[Provided records]:
##############################

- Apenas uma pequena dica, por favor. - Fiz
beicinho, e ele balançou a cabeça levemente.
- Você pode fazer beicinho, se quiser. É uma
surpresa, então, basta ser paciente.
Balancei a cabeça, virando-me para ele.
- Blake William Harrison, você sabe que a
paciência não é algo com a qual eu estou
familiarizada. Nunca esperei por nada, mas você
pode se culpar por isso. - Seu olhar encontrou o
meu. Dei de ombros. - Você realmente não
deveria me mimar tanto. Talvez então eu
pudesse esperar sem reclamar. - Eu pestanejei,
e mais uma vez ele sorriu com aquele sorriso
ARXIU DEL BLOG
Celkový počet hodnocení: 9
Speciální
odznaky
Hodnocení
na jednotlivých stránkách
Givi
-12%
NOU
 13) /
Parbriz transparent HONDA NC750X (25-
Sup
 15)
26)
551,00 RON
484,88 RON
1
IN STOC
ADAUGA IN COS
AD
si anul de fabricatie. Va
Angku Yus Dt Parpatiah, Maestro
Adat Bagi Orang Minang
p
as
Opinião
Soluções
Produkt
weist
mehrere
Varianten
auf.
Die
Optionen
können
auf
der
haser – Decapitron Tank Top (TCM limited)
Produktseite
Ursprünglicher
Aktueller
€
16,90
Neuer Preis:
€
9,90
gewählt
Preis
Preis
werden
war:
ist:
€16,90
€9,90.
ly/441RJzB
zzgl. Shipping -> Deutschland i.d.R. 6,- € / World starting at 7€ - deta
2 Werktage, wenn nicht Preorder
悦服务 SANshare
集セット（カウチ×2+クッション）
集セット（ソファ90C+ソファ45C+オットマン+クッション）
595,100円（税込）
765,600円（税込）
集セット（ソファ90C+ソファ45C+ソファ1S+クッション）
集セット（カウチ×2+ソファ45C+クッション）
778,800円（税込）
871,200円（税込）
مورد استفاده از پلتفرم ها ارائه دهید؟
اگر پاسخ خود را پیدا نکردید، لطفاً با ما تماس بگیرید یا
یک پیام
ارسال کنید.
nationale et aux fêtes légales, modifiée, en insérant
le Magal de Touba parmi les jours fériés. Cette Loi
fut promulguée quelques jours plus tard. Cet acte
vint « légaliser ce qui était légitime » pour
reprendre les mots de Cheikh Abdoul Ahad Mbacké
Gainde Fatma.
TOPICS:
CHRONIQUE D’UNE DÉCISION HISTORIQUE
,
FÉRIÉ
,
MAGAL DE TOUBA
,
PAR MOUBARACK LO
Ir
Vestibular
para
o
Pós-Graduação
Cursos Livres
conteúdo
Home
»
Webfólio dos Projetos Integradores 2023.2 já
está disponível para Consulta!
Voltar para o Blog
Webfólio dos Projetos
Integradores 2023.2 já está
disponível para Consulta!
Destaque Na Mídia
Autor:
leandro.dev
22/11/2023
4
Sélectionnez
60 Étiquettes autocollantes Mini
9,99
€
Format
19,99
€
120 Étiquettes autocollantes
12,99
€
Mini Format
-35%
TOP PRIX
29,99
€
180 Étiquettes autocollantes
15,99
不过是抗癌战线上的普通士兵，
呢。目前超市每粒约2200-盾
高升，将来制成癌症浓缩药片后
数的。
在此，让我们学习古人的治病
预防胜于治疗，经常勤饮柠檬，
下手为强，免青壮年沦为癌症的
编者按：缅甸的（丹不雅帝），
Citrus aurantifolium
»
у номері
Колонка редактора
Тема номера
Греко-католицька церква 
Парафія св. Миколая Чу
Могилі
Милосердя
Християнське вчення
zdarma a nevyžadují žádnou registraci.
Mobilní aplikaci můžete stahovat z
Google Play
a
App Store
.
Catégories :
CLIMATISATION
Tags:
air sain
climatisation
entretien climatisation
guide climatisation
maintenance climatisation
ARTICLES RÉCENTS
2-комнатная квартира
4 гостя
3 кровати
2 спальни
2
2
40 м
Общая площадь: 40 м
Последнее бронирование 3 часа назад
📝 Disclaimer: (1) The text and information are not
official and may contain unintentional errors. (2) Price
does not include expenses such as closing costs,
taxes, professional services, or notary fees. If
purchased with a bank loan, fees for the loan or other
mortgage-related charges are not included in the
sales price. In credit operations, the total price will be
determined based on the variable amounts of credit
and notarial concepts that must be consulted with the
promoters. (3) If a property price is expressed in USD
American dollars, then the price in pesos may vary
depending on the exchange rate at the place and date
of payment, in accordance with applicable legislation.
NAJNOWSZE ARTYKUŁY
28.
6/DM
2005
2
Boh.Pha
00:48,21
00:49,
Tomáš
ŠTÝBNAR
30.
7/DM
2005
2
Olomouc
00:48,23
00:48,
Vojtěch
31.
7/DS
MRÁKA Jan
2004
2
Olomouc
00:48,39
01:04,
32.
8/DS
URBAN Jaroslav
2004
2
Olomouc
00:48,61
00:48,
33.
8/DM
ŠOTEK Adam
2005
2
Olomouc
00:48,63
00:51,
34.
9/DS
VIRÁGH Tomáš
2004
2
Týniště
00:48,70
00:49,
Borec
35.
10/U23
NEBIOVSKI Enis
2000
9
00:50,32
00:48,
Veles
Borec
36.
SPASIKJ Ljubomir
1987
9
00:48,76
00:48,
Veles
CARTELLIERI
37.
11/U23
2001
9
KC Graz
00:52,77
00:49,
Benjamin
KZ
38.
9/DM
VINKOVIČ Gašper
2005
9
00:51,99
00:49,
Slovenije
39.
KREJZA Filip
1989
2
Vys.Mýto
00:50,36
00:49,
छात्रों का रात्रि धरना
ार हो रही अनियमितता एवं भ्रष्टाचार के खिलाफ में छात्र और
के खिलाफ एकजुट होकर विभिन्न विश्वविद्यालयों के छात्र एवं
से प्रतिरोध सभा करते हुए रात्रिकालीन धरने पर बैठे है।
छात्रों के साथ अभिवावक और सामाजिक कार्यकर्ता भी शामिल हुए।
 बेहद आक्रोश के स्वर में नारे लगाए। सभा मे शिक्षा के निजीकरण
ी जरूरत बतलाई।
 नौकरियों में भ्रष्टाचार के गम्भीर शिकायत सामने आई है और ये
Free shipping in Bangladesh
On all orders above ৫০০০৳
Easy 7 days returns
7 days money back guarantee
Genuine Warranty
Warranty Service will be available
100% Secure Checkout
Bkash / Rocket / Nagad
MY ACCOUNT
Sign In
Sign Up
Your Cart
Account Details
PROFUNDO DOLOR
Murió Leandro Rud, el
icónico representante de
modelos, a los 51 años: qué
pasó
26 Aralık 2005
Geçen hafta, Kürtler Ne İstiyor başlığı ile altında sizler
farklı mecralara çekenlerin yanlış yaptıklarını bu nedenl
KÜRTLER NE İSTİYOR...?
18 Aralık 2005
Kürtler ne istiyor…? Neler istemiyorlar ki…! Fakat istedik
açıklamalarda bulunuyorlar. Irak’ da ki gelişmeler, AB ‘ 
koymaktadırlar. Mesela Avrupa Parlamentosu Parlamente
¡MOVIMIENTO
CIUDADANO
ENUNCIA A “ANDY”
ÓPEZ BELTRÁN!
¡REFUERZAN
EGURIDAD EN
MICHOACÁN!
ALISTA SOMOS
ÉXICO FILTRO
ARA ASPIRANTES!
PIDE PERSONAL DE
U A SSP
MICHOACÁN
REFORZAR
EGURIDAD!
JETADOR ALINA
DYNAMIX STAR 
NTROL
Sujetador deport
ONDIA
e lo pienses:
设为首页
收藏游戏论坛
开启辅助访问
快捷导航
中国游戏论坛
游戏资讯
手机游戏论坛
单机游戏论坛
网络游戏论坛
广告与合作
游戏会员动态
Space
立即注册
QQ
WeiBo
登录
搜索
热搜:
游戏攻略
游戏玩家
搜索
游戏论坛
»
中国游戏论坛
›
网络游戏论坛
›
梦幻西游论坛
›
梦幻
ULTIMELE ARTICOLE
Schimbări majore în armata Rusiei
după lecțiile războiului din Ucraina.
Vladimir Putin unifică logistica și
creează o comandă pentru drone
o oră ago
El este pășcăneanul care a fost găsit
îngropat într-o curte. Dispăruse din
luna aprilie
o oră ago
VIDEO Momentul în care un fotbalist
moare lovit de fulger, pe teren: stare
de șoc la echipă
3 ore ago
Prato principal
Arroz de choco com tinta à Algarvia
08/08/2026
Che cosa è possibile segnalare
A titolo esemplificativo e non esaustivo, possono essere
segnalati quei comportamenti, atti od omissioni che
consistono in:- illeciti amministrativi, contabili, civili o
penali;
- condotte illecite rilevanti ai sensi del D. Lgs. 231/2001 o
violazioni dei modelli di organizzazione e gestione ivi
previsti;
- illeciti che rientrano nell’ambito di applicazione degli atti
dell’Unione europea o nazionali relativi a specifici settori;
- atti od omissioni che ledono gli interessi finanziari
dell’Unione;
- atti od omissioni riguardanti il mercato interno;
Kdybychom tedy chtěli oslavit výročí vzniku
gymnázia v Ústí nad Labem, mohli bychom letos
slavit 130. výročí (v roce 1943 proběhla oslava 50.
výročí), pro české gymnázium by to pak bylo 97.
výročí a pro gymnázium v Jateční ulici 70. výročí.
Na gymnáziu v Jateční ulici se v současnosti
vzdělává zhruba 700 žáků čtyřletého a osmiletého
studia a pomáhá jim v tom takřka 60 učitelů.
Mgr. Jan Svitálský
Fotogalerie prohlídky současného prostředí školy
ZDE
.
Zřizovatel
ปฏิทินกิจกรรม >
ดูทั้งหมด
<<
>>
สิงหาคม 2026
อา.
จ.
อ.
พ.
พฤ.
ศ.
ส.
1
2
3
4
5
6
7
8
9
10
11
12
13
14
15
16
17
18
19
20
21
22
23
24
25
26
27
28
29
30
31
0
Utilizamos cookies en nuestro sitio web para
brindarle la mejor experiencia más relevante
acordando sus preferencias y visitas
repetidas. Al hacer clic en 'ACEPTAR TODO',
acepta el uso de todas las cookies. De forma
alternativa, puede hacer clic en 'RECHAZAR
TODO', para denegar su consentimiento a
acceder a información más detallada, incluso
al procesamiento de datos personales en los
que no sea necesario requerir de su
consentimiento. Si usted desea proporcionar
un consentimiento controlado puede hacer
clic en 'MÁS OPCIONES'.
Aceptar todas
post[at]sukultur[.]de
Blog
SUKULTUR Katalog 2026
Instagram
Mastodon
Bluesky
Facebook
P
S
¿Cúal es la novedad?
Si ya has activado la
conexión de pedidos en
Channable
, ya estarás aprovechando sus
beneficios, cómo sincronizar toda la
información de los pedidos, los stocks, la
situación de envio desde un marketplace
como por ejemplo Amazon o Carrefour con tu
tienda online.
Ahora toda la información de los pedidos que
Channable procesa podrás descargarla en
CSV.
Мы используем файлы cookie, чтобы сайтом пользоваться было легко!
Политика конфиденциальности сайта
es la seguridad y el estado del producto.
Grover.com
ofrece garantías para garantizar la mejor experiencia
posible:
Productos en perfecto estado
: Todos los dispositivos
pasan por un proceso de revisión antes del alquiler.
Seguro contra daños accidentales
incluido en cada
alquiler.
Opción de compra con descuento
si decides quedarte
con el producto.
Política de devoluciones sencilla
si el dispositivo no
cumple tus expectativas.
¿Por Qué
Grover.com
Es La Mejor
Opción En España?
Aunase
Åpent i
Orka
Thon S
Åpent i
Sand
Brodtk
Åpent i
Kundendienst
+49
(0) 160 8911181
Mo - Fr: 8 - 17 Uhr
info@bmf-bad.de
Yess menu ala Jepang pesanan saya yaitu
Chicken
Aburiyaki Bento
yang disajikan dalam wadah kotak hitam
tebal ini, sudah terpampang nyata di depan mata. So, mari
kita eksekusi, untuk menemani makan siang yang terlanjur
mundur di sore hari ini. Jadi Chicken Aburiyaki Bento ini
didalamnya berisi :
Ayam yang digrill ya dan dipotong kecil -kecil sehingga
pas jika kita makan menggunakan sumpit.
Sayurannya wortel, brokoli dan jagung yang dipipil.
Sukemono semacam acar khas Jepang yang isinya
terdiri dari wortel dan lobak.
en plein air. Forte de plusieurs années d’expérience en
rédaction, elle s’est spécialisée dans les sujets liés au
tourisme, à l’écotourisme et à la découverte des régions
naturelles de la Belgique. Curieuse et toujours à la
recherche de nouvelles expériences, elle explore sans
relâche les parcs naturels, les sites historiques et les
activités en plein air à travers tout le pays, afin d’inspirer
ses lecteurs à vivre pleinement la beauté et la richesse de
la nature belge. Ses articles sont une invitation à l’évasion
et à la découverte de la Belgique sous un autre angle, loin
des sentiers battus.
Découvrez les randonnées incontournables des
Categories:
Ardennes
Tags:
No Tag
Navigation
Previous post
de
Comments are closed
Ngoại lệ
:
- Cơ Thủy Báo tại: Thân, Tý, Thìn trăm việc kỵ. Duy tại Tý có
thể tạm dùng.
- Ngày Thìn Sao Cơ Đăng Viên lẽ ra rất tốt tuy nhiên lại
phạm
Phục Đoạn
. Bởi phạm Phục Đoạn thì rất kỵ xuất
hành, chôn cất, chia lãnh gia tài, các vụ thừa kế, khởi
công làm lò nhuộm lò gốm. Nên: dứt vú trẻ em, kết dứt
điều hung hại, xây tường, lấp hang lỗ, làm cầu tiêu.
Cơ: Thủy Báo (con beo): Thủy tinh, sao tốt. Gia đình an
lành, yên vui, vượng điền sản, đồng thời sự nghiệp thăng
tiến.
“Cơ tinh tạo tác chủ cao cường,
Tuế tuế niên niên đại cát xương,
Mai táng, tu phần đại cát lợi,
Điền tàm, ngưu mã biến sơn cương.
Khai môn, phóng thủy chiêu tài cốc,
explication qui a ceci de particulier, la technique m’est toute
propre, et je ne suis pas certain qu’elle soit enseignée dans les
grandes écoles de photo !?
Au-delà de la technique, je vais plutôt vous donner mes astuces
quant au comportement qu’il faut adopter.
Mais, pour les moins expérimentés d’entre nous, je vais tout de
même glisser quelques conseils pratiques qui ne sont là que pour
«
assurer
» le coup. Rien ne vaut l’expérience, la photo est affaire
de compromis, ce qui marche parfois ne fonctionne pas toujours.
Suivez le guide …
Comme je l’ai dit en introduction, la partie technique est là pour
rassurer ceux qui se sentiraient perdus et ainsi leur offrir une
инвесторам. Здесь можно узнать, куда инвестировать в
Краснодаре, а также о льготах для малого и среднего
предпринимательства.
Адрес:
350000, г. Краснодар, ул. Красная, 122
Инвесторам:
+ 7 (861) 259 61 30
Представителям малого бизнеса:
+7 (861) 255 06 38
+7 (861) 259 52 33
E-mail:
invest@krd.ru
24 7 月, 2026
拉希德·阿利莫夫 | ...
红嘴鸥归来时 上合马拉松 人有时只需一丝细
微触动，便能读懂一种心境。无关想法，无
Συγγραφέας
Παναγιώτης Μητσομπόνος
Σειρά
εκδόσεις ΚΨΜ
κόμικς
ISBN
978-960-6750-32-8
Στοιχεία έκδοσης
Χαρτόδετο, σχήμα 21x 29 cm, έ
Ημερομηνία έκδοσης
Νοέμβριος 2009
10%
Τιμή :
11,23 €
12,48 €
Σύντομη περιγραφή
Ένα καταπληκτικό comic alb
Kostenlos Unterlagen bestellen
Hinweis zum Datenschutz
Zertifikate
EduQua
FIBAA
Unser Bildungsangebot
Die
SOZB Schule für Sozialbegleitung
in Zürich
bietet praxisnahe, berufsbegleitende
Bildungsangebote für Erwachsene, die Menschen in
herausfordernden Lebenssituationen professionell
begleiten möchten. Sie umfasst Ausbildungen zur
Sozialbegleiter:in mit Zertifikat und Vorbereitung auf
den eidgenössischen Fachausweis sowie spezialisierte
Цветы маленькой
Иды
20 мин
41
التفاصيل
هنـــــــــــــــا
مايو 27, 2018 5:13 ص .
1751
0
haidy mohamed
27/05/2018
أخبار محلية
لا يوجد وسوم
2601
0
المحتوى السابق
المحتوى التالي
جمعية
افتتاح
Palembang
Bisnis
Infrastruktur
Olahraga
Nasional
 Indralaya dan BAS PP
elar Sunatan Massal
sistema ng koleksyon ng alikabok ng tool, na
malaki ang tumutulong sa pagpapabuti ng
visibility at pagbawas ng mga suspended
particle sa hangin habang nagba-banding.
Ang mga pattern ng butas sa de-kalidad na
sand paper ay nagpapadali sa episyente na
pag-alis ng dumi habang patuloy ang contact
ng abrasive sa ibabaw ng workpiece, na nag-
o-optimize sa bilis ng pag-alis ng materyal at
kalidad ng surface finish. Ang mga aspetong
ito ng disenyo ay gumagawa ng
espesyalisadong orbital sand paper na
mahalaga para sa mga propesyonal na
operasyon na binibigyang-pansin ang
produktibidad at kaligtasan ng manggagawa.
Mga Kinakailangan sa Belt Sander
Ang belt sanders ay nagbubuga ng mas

##############################

[Task directions]: Pull out the lines above in which the word "days" appears.

[Solution]:
Easy 7 days returns
7 days money back guarantee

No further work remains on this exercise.